• WORK TO COMPLETE:
Copy out, without any changes, everything from the start of the entries below down to the line containing "scientific name: Parahypopta caestrum", including that line.

Begin EXTRACTED MATERIAL

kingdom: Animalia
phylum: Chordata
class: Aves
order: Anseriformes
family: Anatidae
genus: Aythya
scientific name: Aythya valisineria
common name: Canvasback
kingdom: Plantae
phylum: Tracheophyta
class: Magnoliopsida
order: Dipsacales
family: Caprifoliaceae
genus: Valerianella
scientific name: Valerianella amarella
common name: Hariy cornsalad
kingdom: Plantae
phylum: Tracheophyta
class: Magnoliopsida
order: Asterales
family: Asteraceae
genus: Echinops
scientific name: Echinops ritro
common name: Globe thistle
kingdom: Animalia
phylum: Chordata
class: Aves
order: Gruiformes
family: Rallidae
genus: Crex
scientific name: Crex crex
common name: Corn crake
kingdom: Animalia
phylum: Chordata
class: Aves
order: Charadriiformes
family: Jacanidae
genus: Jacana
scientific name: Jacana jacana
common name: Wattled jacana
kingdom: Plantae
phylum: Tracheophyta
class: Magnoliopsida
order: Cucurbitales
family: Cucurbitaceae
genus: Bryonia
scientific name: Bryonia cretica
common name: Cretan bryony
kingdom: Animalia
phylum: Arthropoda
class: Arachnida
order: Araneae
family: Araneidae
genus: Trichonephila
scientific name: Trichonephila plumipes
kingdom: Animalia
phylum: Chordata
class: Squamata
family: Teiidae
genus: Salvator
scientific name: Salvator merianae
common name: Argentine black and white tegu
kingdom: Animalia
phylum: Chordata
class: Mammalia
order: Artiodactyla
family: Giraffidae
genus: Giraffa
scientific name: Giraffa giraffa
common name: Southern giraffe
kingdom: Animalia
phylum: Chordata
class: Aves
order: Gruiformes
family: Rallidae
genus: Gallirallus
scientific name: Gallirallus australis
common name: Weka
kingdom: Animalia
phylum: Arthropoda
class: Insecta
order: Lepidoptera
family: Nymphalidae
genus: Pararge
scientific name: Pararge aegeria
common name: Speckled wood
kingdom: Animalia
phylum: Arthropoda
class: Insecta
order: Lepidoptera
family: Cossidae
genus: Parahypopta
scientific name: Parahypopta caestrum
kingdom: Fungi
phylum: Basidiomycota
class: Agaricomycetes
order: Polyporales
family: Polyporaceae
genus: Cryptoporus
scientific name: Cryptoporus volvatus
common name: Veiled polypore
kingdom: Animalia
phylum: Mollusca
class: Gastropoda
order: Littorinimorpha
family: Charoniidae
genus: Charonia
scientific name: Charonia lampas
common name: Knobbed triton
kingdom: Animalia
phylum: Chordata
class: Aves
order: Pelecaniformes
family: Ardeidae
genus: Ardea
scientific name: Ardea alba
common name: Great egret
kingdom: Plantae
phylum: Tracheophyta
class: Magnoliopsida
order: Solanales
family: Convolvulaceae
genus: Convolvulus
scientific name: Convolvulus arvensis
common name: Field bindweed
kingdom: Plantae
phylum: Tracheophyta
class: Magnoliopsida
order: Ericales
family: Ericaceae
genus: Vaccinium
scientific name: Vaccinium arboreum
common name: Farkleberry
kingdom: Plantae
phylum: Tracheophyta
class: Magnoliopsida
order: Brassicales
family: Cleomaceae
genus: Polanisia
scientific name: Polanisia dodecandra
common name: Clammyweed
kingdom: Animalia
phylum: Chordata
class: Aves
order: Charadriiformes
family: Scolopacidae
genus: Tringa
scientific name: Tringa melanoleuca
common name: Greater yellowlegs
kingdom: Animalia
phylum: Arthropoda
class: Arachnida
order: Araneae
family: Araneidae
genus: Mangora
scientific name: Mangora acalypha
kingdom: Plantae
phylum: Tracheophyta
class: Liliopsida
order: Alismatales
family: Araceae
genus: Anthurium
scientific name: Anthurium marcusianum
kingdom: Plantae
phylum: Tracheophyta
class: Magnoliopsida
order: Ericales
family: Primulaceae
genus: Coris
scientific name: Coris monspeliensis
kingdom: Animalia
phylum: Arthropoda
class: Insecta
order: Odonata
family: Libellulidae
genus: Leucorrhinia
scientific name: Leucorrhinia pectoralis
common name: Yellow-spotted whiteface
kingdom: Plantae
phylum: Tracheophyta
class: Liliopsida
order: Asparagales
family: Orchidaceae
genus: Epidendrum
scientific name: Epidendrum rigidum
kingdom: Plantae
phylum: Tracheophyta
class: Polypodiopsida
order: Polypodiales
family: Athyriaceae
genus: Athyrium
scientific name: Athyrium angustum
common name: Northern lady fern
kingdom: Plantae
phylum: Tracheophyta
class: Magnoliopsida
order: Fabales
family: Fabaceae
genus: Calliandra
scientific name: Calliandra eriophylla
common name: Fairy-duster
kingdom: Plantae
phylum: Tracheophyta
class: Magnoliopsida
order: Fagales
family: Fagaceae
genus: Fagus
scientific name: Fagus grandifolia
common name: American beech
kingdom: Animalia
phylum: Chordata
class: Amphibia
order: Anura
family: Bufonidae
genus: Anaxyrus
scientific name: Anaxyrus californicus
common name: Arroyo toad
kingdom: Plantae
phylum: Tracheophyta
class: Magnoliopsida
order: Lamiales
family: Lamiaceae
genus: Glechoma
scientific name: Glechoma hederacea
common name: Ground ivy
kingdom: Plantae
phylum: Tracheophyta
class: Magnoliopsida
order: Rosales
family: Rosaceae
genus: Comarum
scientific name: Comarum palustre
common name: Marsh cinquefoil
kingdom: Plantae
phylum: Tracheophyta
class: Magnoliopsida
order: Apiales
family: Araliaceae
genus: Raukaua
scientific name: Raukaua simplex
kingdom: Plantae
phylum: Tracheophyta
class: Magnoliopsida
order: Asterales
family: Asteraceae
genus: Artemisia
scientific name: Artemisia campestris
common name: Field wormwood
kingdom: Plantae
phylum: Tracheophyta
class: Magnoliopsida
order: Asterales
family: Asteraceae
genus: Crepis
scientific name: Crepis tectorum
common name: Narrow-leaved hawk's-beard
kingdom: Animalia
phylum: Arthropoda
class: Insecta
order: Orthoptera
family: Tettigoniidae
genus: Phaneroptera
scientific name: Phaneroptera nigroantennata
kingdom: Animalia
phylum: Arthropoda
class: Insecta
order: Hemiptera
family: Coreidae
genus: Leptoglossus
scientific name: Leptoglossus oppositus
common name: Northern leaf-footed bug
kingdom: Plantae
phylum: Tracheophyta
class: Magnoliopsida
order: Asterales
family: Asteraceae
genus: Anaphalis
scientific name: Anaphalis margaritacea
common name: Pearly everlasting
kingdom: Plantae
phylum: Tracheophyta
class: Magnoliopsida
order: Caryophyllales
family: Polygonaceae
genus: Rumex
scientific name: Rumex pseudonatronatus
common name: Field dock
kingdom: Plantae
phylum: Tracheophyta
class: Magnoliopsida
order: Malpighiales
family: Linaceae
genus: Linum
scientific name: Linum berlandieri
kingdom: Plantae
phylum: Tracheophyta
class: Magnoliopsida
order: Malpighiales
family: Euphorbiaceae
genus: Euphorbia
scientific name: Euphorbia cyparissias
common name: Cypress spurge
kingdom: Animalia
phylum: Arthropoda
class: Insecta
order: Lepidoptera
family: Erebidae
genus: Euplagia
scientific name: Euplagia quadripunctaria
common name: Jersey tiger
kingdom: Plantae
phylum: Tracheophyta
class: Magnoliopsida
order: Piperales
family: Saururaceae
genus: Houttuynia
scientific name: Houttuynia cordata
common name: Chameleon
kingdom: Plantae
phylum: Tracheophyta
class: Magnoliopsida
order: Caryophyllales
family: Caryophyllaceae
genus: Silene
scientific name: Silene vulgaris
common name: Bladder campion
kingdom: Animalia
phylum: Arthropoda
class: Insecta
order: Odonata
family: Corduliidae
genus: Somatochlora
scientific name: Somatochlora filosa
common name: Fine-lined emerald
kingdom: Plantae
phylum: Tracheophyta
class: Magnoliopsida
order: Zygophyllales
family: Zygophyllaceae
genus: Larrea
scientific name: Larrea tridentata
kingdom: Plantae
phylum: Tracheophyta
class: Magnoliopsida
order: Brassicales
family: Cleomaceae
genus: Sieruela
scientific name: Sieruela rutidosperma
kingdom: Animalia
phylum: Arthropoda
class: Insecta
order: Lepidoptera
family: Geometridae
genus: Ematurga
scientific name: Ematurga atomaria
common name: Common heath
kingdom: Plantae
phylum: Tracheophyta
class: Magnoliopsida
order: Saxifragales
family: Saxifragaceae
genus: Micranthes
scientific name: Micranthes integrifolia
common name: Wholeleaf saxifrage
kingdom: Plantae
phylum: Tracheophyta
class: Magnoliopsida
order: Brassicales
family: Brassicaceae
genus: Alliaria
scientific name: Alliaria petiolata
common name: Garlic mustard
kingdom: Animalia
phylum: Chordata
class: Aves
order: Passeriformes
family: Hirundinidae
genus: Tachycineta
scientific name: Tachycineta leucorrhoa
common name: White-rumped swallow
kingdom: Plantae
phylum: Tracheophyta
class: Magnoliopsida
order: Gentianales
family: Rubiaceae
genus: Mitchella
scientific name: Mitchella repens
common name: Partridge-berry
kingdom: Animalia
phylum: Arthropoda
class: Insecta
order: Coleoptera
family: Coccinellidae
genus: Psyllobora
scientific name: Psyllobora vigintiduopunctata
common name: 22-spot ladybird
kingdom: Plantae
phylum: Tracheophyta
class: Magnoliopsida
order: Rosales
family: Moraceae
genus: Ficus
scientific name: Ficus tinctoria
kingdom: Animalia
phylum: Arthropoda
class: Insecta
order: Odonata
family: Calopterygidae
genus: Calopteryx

End EXTRACTED MATERIAL

• RESPONSE:
kingdom: Animalia
phylum: Chordata
class: Aves
order: Anseriformes
family: Anatidae
genus: Aythya
scientific name: Aythya valisineria
common name: Canvasback
kingdom: Plantae
phylum: Tracheophyta
class: Magnoliopsida
order: Dipsacales
family: Caprifoliaceae
genus: Valerianella
scientific name: Valerianella amarella
common name: Hariy cornsalad
kingdom: Plantae
phylum: Tracheophyta
class: Magnoliopsida
order: Asterales
family: Asteraceae
genus: Echinops
scientific name: Echinops ritro
common name: Globe thistle
kingdom: Animalia
phylum: Chordata
class: Aves
order: Gruiformes
family: Rallidae
genus: Crex
scientific name: Crex crex
common name: Corn crake
kingdom: Animalia
phylum: Chordata
class: Aves
order: Charadriiformes
family: Jacanidae
genus: Jacana
scientific name: Jacana jacana
common name: Wattled jacana
kingdom: Plantae
phylum: Tracheophyta
class: Magnoliopsida
order: Cucurbitales
family: Cucurbitaceae
genus: Bryonia
scientific name: Bryonia cretica
common name: Cretan bryony
kingdom: Animalia
phylum: Arthropoda
class: Arachnida
order: Araneae
family: Araneidae
genus: Trichonephila
scientific name: Trichonephila plumipes
kingdom: Animalia
phylum: Chordata
class: Squamata
family: Teiidae
genus: Salvator
scientific name: Salvator merianae
common name: Argentine black and white tegu
kingdom: Animalia
phylum: Chordata
class: Mammalia
order: Artiodactyla
family: Giraffidae
genus: Giraffa
scientific name: Giraffa giraffa
common name: Southern giraffe
kingdom: Animalia
phylum: Chordata
class: Aves
order: Gruiformes
family: Rallidae
genus: Gallirallus
scientific name: Gallirallus australis
common name: Weka
kingdom: Animalia
phylum: Arthropoda
class: Insecta
order: Lepidoptera
family: Nymphalidae
genus: Pararge
scientific name: Pararge aegeria
common name: Speckled wood
kingdom: Animalia
phylum: Arthropoda
class: Insecta
order: Lepidoptera
family: Cossidae
genus: Parahypopta
scientific name: Parahypopta caestrum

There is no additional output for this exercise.